**Required action:** Please repeat exactly the lines below from the one containing "### ImageSharp 縮圖 + Base64 Data URI" down to the one containing "<!-- GPT 的 **Chat", both included, and nothing else.

**Input:**
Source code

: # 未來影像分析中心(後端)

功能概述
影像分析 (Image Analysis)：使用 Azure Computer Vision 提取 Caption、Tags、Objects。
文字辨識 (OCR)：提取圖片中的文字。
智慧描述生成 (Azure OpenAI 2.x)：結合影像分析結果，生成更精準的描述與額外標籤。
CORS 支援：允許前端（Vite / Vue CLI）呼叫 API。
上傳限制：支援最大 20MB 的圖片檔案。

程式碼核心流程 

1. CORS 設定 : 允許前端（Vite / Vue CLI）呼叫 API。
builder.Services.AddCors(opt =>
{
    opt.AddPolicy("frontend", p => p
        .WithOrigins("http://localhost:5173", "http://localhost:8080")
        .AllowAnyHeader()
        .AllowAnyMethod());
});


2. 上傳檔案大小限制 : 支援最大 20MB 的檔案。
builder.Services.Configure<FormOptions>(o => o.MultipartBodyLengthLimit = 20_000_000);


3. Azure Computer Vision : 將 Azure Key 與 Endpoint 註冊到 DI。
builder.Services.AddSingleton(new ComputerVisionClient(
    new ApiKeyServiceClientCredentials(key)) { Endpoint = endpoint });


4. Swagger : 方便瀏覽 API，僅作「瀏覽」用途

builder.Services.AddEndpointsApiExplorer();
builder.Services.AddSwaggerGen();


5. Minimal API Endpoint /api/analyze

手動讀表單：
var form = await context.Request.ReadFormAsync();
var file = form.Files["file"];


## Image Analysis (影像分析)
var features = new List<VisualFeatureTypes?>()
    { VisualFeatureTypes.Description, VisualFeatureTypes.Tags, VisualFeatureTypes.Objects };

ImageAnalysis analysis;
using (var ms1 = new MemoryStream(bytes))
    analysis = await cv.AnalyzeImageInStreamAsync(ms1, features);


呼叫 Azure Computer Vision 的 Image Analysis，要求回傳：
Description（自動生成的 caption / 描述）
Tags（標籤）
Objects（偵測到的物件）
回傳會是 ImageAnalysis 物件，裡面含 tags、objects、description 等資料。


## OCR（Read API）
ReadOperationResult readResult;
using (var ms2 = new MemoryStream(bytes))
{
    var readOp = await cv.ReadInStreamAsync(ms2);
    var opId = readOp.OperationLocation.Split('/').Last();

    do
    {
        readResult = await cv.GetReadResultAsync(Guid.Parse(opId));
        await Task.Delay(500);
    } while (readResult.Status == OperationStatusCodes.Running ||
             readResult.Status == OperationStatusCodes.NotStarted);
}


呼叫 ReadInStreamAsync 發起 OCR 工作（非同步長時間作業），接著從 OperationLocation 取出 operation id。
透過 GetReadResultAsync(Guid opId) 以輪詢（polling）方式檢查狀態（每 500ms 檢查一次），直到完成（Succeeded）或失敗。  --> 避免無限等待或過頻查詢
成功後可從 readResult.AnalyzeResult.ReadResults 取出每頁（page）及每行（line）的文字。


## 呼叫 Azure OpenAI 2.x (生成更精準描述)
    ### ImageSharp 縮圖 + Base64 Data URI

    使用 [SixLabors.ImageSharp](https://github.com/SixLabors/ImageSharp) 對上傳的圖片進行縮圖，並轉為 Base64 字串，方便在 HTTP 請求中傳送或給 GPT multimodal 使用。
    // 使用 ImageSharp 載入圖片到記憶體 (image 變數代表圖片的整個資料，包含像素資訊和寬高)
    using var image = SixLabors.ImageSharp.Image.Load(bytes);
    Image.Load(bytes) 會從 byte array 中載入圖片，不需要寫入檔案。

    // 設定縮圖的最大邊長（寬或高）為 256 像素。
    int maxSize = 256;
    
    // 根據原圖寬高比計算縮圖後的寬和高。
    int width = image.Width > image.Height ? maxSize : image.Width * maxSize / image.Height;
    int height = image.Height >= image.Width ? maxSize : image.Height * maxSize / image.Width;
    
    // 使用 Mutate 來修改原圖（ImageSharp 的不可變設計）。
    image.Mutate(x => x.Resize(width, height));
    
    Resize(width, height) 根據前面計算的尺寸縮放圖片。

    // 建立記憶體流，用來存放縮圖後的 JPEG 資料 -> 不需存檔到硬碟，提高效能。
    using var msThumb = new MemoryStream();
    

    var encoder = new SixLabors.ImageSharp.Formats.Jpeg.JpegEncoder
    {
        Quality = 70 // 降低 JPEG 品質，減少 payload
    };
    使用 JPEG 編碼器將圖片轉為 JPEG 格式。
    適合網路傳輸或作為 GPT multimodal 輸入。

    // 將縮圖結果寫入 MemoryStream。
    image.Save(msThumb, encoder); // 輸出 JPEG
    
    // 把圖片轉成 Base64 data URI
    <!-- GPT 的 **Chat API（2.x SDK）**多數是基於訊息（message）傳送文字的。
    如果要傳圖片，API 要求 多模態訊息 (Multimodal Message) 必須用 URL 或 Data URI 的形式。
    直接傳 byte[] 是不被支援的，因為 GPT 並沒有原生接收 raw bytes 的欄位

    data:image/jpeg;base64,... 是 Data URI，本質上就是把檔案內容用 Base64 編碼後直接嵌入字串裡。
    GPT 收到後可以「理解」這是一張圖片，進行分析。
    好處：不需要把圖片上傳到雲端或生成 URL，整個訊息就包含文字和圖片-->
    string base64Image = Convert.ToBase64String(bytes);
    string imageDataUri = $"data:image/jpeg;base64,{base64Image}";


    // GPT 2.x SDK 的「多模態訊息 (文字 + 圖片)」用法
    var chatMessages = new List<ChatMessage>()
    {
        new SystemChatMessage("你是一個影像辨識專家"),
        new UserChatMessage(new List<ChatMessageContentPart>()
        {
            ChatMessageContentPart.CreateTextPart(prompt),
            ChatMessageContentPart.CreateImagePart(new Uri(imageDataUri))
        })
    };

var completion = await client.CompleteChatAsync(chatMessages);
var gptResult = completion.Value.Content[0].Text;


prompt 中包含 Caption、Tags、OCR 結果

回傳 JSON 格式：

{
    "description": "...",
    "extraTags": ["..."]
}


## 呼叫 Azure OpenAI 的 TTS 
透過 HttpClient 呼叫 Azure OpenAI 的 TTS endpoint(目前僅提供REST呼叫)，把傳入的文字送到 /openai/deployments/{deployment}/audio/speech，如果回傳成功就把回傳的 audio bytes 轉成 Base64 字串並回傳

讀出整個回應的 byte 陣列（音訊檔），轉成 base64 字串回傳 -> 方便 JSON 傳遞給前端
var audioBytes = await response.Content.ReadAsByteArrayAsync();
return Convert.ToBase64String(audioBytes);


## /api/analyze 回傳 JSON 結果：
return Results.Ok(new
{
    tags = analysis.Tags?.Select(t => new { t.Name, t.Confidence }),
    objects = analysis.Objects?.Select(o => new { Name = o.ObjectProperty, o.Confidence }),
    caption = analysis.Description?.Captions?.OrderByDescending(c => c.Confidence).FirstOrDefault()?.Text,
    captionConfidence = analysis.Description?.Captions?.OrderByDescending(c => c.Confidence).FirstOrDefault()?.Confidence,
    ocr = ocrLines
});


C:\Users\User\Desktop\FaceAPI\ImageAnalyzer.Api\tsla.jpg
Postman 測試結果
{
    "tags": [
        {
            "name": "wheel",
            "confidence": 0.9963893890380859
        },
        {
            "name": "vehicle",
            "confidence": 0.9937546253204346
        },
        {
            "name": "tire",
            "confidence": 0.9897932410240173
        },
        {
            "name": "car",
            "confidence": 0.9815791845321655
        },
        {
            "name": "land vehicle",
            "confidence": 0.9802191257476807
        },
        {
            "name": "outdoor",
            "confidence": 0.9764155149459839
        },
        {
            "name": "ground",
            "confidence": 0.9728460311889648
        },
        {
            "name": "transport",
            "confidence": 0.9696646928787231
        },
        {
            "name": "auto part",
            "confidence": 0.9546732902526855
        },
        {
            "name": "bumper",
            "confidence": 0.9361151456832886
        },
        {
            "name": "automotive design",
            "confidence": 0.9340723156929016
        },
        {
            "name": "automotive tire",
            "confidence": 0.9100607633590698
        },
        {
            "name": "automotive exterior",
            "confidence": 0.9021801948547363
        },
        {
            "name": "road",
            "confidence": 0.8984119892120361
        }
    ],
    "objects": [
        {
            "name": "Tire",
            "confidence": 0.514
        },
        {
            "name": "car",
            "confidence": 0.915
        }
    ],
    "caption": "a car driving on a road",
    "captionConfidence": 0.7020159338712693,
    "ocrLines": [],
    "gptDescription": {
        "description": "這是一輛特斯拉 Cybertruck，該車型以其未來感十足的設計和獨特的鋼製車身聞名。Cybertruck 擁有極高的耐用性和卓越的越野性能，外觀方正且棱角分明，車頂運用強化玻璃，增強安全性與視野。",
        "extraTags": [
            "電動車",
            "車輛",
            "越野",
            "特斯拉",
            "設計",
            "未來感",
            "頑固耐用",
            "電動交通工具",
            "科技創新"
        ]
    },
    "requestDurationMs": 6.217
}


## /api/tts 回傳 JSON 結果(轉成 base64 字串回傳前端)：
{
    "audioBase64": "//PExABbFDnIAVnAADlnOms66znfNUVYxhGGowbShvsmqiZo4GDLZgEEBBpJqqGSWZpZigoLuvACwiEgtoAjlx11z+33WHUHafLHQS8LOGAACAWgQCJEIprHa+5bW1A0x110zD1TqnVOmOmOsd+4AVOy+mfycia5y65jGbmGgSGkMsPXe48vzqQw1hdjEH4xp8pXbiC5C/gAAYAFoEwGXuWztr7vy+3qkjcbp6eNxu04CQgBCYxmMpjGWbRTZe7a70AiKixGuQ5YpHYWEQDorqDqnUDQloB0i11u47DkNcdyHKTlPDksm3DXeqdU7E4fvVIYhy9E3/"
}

**Response to the exercise:**
    ### ImageSharp 縮圖 + Base64 Data URI

    使用 [SixLabors.ImageSharp](https://github.com/SixLabors/ImageSharp) 對上傳的圖片進行縮圖，並轉為 Base64 字串，方便在 HTTP 請求中傳送或給 GPT multimodal 使用。
    // 使用 ImageSharp 載入圖片到記憶體 (image 變數代表圖片的整個資料，包含像素資訊和寬高)
    using var image = SixLabors.ImageSharp.Image.Load(bytes);
    Image.Load(bytes) 會從 byte array 中載入圖片，不需要寫入檔案。

    // 設定縮圖的最大邊長（寬或高）為 256 像素。
    int maxSize = 256;
    
    // 根據原圖寬高比計算縮圖後的寬和高。
    int width = image.Width > image.Height ? maxSize : image.Width * maxSize / image.Height;
    int height = image.Height >= image.Width ? maxSize : image.Height * maxSize / image.Width;
    
    // 使用 Mutate 來修改原圖（ImageSharp 的不可變設計）。
    image.Mutate(x => x.Resize(width, height));
    
    Resize(width, height) 根據前面計算的尺寸縮放圖片。

    // 建立記憶體流，用來存放縮圖後的 JPEG 資料 -> 不需存檔到硬碟，提高效能。
    using var msThumb = new MemoryStream();
    

    var encoder = new SixLabors.ImageSharp.Formats.Jpeg.JpegEncoder
    {
        Quality = 70 // 降低 JPEG 品質，減少 payload
    };
    使用 JPEG 編碼器將圖片轉為 JPEG 格式。
    適合網路傳輸或作為 GPT multimodal 輸入。

    // 將縮圖結果寫入 MemoryStream。
    image.Save(msThumb, encoder); // 輸出 JPEG
    
    // 把圖片轉成 Base64 data URI
    <!-- GPT 的 **Chat API（2.x SDK）**多數是基於訊息（message）傳送文字的。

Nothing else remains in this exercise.